I fear you might be right. We lost 3 more chicks over the last 24 hours and the remaining one is looking weak. Parents also seem to be giving up although it is still being fed. I will be very surprised if it survives another day. It really is terribly sad. Only hope this won't be repeated.
I've been reluctant to post an update on the 4 remaining Blue Tit babies just in case I was tempting fate but as 48hrs have passed without any more fatalities ...I'm pleased to say that the 4 of them are doing O.K. They are looking quite big now and I don't think it will be long before they leave the nest box ...I hope they survive!! It does sound like this dilema is happening all over & I really think this is due to the weather. It was such a joy to watch last years brood of 8 evolve and interesting to watch their parents showing them how to have a bath in our water fountain. They seemed to stay together for some time after leaving the nest so hopefully I will get to witness 'my' 4 babies do the same.

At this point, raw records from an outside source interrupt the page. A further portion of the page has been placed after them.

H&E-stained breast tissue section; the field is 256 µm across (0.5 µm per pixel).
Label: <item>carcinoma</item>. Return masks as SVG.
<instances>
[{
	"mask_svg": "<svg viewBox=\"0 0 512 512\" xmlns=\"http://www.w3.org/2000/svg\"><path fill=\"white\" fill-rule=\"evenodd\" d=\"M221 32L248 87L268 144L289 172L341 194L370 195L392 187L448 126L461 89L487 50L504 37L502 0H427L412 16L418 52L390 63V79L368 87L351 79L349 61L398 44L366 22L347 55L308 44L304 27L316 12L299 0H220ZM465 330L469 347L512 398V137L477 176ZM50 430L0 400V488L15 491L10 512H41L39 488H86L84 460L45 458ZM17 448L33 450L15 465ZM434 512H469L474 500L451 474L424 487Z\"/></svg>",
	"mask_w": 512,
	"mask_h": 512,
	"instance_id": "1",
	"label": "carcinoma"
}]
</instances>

Thanks for all your support
Still have two chicks this evening, I just hope that they may survive. With regard to location and weather conditions, I live in North Somerset and the birds started to nest-build during an unseasonal week of warm weather in March. Following that it turned cool/cold and very wet. It has stayed that way until yesterday when it brightened up and got a bit warmer.
I don't know if it is relevant but up to now I haven't seen the infestation of caterpillars on nettles yet. Not taken much notice in the past so can't say if it is late or not. I do remember in other years though seeing masses of caterpillars on nettles at some time of the year.
I have just written to North Somerset Council tonight though, complaining that our playing fields verges (mainly nettle) are being chemically sprayed again this week.